• SOURCE DATA:

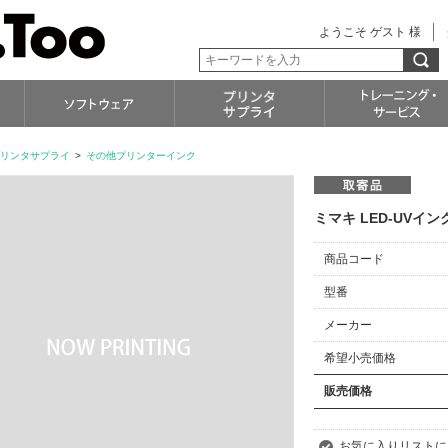
ようこそ ゲスト 様
リンタサプライ
>
その他プリンターインク
ミマキ LED-UVインク 
商品コード
型番
メーカー
希望小売価格
販売価格
お気に入りリストに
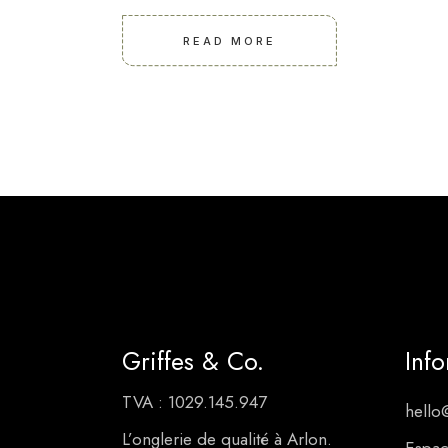
READ MORE
Griffes & Co.
Inf
TVA : 1029.145.947
hello
L’onglerie de qualité à Arlon.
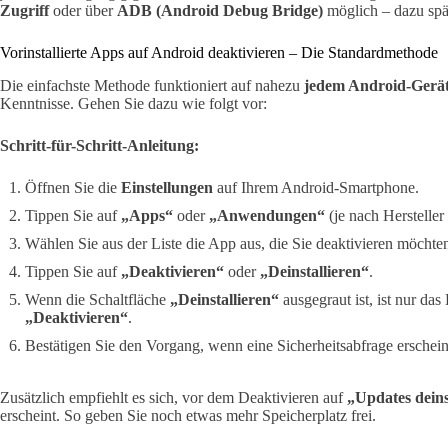
Zugriff
oder über
ADB (Android Debug Bridge)
möglich – dazu spä
Vorinstallierte Apps auf Android deaktivieren – Die Standardmethode
Die einfachste Methode funktioniert auf nahezu
jedem Android-Gerä
Kenntnisse. Gehen Sie dazu wie folgt vor:
Schritt-für-Schritt-Anleitung:
Öffnen Sie die
Einstellungen
auf Ihrem Android-Smartphone.
Tippen Sie auf
„Apps“
oder
„Anwendungen“
(je nach Hersteller
Wählen Sie aus der Liste die App aus, die Sie deaktivieren möchte
Tippen Sie auf
„Deaktivieren“
oder
„Deinstallieren“
.
Wenn die Schaltfläche
„Deinstallieren“
ausgegraut ist, ist nur da
„Deaktivieren“
.
Bestätigen Sie den Vorgang, wenn eine Sicherheitsabfrage erschein
Zusätzlich empfiehlt es sich, vor dem Deaktivieren auf
„Updates deins
erscheint. So geben Sie noch etwas mehr Speicherplatz frei.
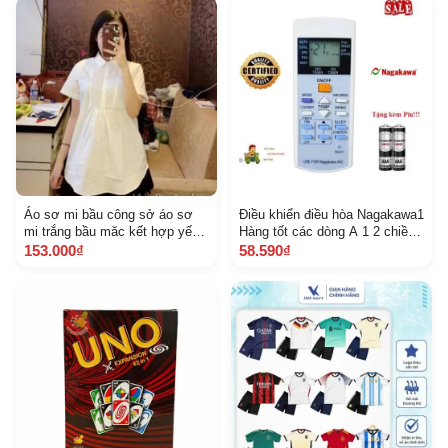
Áo sơ mi bầu công sở áo sơ
Điều khiển điều hòa Nagakawa1
mi trắng bầu măc kết hợp yếm
Hàng tốt các dòng A 1 2 chiều
bầu
Inverter
153.000₫
58.590₫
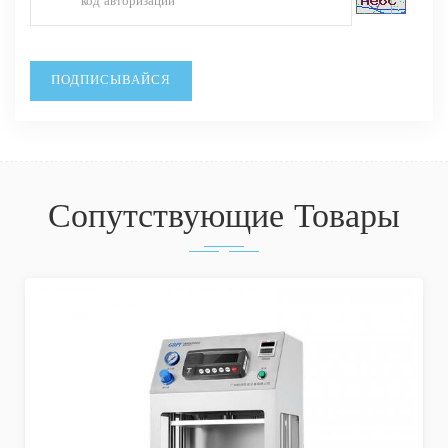
Сопутствующие Товары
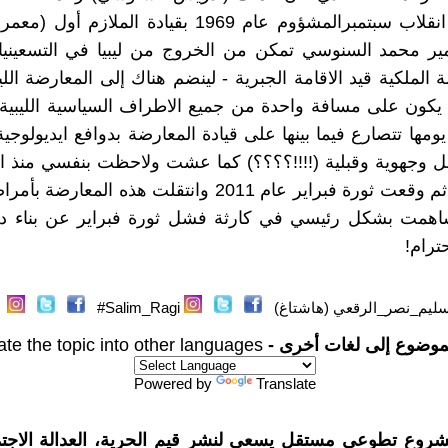
العهد قبل انقلاب سبتمبرالمشؤوم عام 1969 بقيادة الملازم
أمير محمد السنوسي تمكن من الخروج من ليبيا في التسعيني
ة الملكية قيد الاقامة الجبرية - لينضم هناك إلى المعارضة الليب
يكون على مسافة واحدة من جميع الاطراف السياسية الليبية
ومها تتصارع فيما بينها على قيادة المعارضة بدوافع ايديولوجي
وجهوية وقبلية (!!!!؟؟؟؟) كما عشت ولاحظت بنفسي منذ الت
عام 1997 ثم وقعت ثورة فبراير عام 2011 وانتقلت هذه المعار
اهمت بشكل رئيسي في كارثة فشل ثورة فبراير عن بناء دو
ترام!
ليم_نصر_الرقعي (هاشتاغ)
Salim_Ragi#
موضوع إلى لغات أخرى -
ate the topic into other languages
Powered by
Translate
شروع تطوعي مستقل يسعى لنشر قيم الحرية، العدالة الاجتم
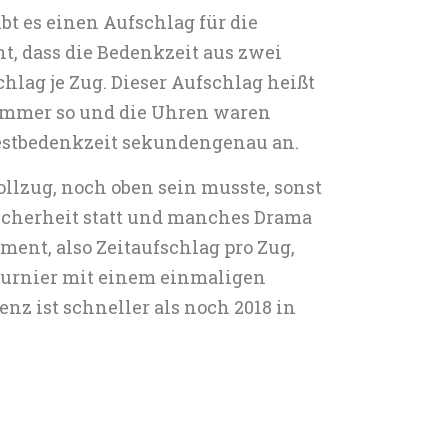
bt es einen Aufschlag für die
, dass die Bedenkzeit aus zwei
hlag je Zug. Dieser Aufschlag heißt
 immer so und die Uhren waren
Restbedenkzeit sekundengenau an.
llzug, noch oben sein musste, sonst
nsicherheit statt und manches Drama
ment, also Zeitaufschlag pro Zug,
turnier mit einem einmaligen
nz ist schneller als noch 2018 in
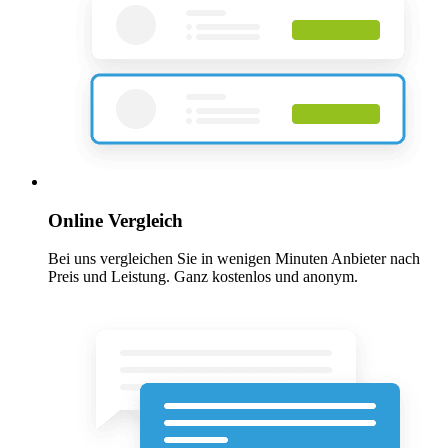
Online Vergleich
Bei uns vergleichen Sie in wenigen Minuten Anbieter nach
Preis und Leistung. Ganz kostenlos und anonym.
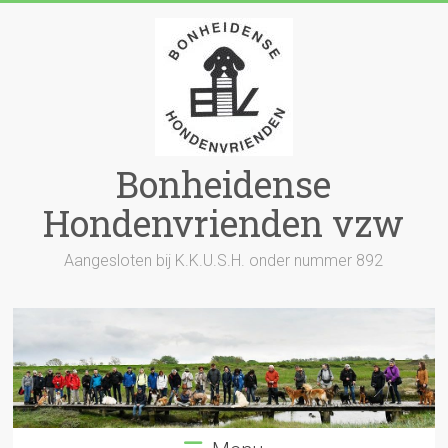
Skip
to
content
Bonheidense
Hondenvrienden vzw
Aangesloten bij K.K.U.S.H. onder nummer 892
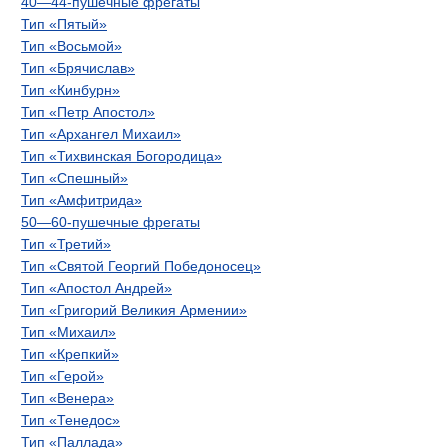
40—44-пушечные фрегаты
Тип «Пятый»
Тип «Восьмой»
Тип «Брячислав»
Тип «Кинбурн»
Тип «Петр Апостол»
Тип «Архангел Михаил»
Тип «Тихвинская Богородица»
Тип «Спешный»
Тип «Амфитрида»
50—60-пушечные фрегаты
Тип «Третий»
Тип «Святой Георгий Победоносец»
Тип «Апостол Андрей»
Тип «Григорий Великия Армении»
Тип «Михаил»
Тип «Крепкий»
Тип «Герой»
Тип «Венера»
Тип «Тенедос»
Тип «Паллада»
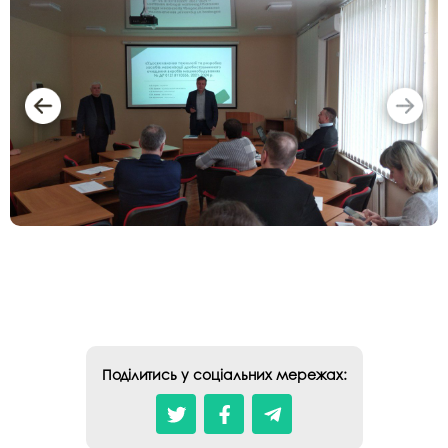
Поділитись у соціальних мережах:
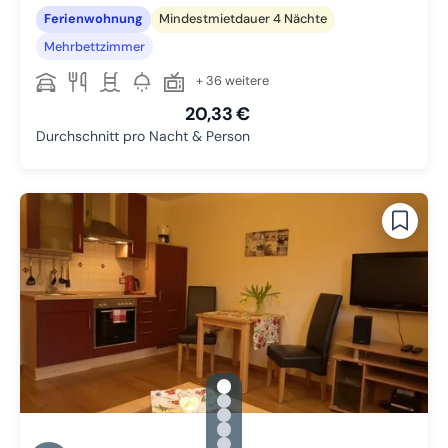
Ferienwohnung
Mindestmietdauer 4 Nächte
Mehrbettzimmer
+ 36 weitere
20,33 €
Durchschnitt pro Nacht & Person
gallery.slide_selector
Zu Slide 1 wechseln
Zu Slide 2 wechseln
Zu Slide 3 wechseln
Zu Slide 4 wechseln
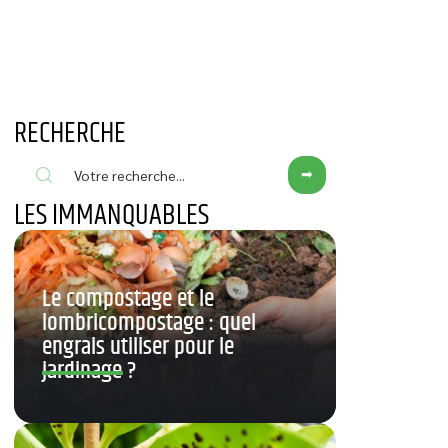
RECHERCHE
LES IMMANQUABLES
Le compostage et le
lombricompostage : quel
engrais utiliser pour le
jardinage ?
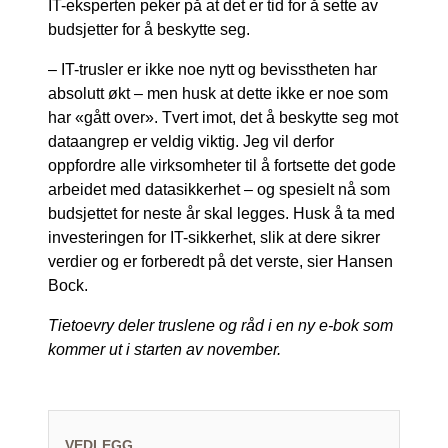
IT-eksperten peker på at det er tid for å sette av
budsjetter for å beskytte seg.
– IT-trusler er ikke noe nytt og bevisstheten har
absolutt økt – men husk at dette ikke er noe som
har «gått over». Tvert imot, det å beskytte seg mot
dataangrep er veldig viktig. Jeg vil derfor
oppfordre alle virksomheter til å fortsette det gode
arbeidet med datasikkerhet – og spesielt nå som
budsjettet for neste år skal legges. Husk å ta med
investeringen for IT-sikkerhet, slik at dere sikrer
verdier og er forberedt på det verste, sier Hansen
Bock.
Tietoevry deler truslene og råd i en ny e-bok som
kommer ut i starten av november.
VEDLEGG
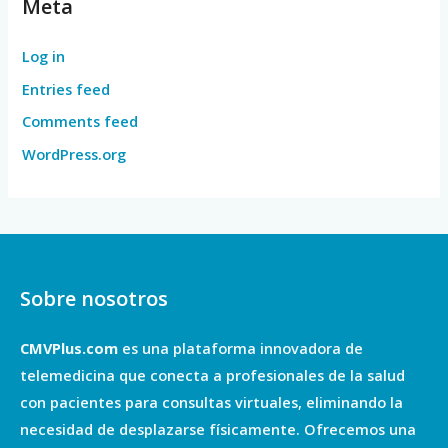
Meta
Log in
Entries feed
Comments feed
WordPress.org
Sobre nosotros
CMVPlus.com
es una plataforma innovadora de
telemedicina que conecta a profesionales de la salud
con pacientes para consultas virtuales, eliminando la
necesidad de desplazarse físicamente. Ofrecemos una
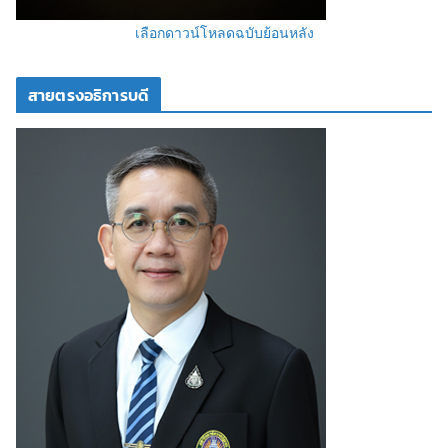
เลือกดาวน์โหลดฉบับย้อนหลัง
สายตรงอธิการบดี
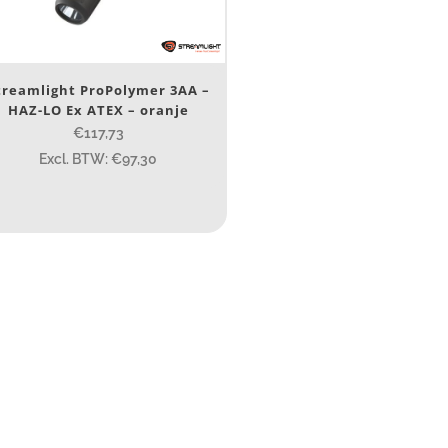
Nee
(1)
erk
treamlight ProPolymer 3AA –
HAZ-LO Ex ATEX – oranje
Streamlight
(1)
€117,73
Excl. BTW: €97,30
TEX zone
ATEX zone
ijs (incl. BTW)
IJS:
€117
—
€119
ype lichtbeeld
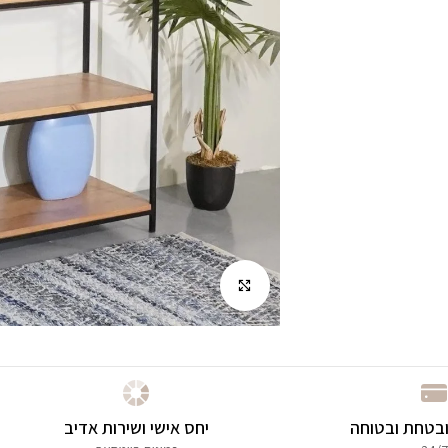
לחץ להגדלה
בטחת ובטוחה
יחס אישי ושירות אדיב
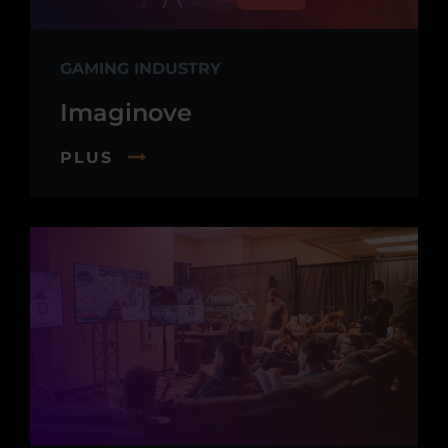
GAMING INDUSTRY
Imaginove
PLUS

• ABOUT THIS EXERCISE:
Write out every line of text from all the items above, word for word, and omit the picture placeholders from your answer.

• RESPONSE TO THIS EXERCISE:
ようこそ ゲスト 様
リンタサプライ
>
その他プリンターインク
ミマキ LED-UVインク 
商品コード
型番
メーカー
希望小売価格
販売価格
お気に入りリストに
READ MORE
Griffes & Co.
Inf
TVA : 1029.145.947
hello
L’onglerie de qualité à Arlon.
Zugriff
oder über
ADB (Android Debug Bridge)
möglich – dazu spä
Vorinstallierte Apps auf Android deaktivieren – Die Standardmethode
Die einfachste Methode funktioniert auf nahezu
jedem Android-Gerä
Kenntnisse. Gehen Sie dazu wie folgt vor:
Schritt-für-Schritt-Anleitung:
Öffnen Sie die
Einstellungen
auf Ihrem Android-Smartphone.
Tippen Sie auf
„Apps“
oder
„Anwendungen“
(je nach Hersteller
Wählen Sie aus der Liste die App aus, die Sie deaktivieren möchte
Tippen Sie auf
„Deaktivieren“
oder
„Deinstallieren“
.
Wenn die Schaltfläche
„Deinstallieren“
ausgegraut ist, ist nur da
„Deaktivieren“
.
Bestätigen Sie den Vorgang, wenn eine Sicherheitsabfrage erschein
Zusätzlich empfiehlt es sich, vor dem Deaktivieren auf
„Updates deins
erscheint. So geben Sie noch etwas mehr Speicherplatz frei.
Áo sơ mi bầu công sở áo sơ
Điều khiển điều hòa Nagakawa1
mi trắng bầu măc kết hợp yếm
Hàng tốt các dòng A 1 2 chiều
bầu
Inverter
153.000₫
58.590₫
Сопутствующие Товары
العهد قبل انقلاب سبتمبرالمشؤوم عام 1969 بقيادة الملازم
أمير محمد السنوسي تمكن من الخروج من ليبيا في التسعيني
ة الملكية قيد الاقامة الجبرية - لينضم هناك إلى المعارضة الليب
يكون على مسافة واحدة من جميع الاطراف السياسية الليبية
ومها تتصارع فيما بينها على قيادة المعارضة بدوافع ايديولوجي
وجهوية وقبلية (!!!!؟؟؟؟) كما عشت ولاحظت بنفسي منذ الت
عام 1997 ثم وقعت ثورة فبراير عام 2011 وانتقلت هذه المعار
اهمت بشكل رئيسي في كارثة فشل ثورة فبراير عن بناء دو
ترام!
ليم_نصر_الرقعي (هاشتاغ)
Salim_Ragi#
موضوع إلى لغات أخرى -
ate the topic into other languages
Powered by
Translate
شروع تطوعي مستقل يسعى لنشر قيم الحرية، العدالة الاجتم
bt es einen Aufschlag für die
, dass die Bedenkzeit aus zwei
hlag je Zug. Dieser Aufschlag heißt
 immer so und die Uhren waren
Restbedenkzeit sekundengenau an.
llzug, noch oben sein musste, sonst
nsicherheit statt und manches Drama
ment, also Zeitaufschlag pro Zug,
turnier mit einem einmaligen
nz ist schneller als noch 2018 in
Online Vergleich
Bei uns vergleichen Sie in wenigen Minuten Anbieter nach
Preis und Leistung. Ganz kostenlos und anonym.
Skip
to
content
Bonheidense
Hondenvrienden vzw
Aangesloten bij K.K.U.S.H. onder nummer 892
40—44-пушечные фрегаты
Тип «Пятый»
Тип «Восьмой»
Тип «Брячислав»
Тип «Кинбурн»
Тип «Петр Апостол»
Тип «Архангел Михаил»
Тип «Тихвинская Богородица»
Тип «Спешный»
Тип «Амфитрида»
50—60-пушечные фрегаты
Тип «Третий»
Тип «Святой Георгий Победоносец»
Тип «Апостол Андрей»
Тип «Григорий Великия Армении»
Тип «Михаил»
Тип «Крепкий»
Тип «Герой»
Тип «Венера»
Тип «Тенедос»
Тип «Паллада»
Поділитись у соціальних мережах:
Ferienwohnung
Mindestmietdauer 4 Nächte
Mehrbettzimmer
+ 36 weitere
20,33 €
Durchschnitt pro Nacht & Person
gallery.slide_selector
Zu Slide 1 wechseln
Zu Slide 2 wechseln
Zu Slide 3 wechseln
Zu Slide 4 wechseln
RECHERCHE
LES IMMANQUABLES
Le compostage et le
lombricompostage : quel
engrais utiliser pour le
jardinage ?
IT-eksperten peker på at det er tid for å sette av
budsjetter for å beskytte seg.
– IT-trusler er ikke noe nytt og bevisstheten har
absolutt økt – men husk at dette ikke er noe som
har «gått over». Tvert imot, det å beskytte seg mot
dataangrep er veldig viktig. Jeg vil derfor
oppfordre alle virksomheter til å fortsette det gode
arbeidet med datasikkerhet – og spesielt nå som
budsjettet for neste år skal legges. Husk å ta med
investeringen for IT-sikkerhet, slik at dere sikrer
verdier og er forberedt på det verste, sier Hansen
Bock.
Tietoevry deler truslene og råd i en ny e-bok som
kommer ut i starten av november.
VEDLEGG
Meta
Log in
Entries feed
Comments feed
WordPress.org
Sobre nosotros
CMVPlus.com
es una plataforma innovadora de
telemedicina que conecta a profesionales de la salud
con pacientes para consultas virtuales, eliminando la
necesidad de desplazarse físicamente. Ofrecemos una
เลือกดาวน์โหลดฉบับย้อนหลัง
สายตรงอธิการบดี
Nee
(1)
erk
treamlight ProPolymer 3AA –
HAZ-LO Ex ATEX – oranje
Streamlight
(1)
€117,73
Excl. BTW: €97,30
TEX zone
ATEX zone
ijs (incl. BTW)
IJS:
€117
—
€119
ype lichtbeeld
לחץ להגדלה
בטחת ובטוחה
יחס אישי ושירות אדיב
GAMING INDUSTRY
Imaginove
PLUS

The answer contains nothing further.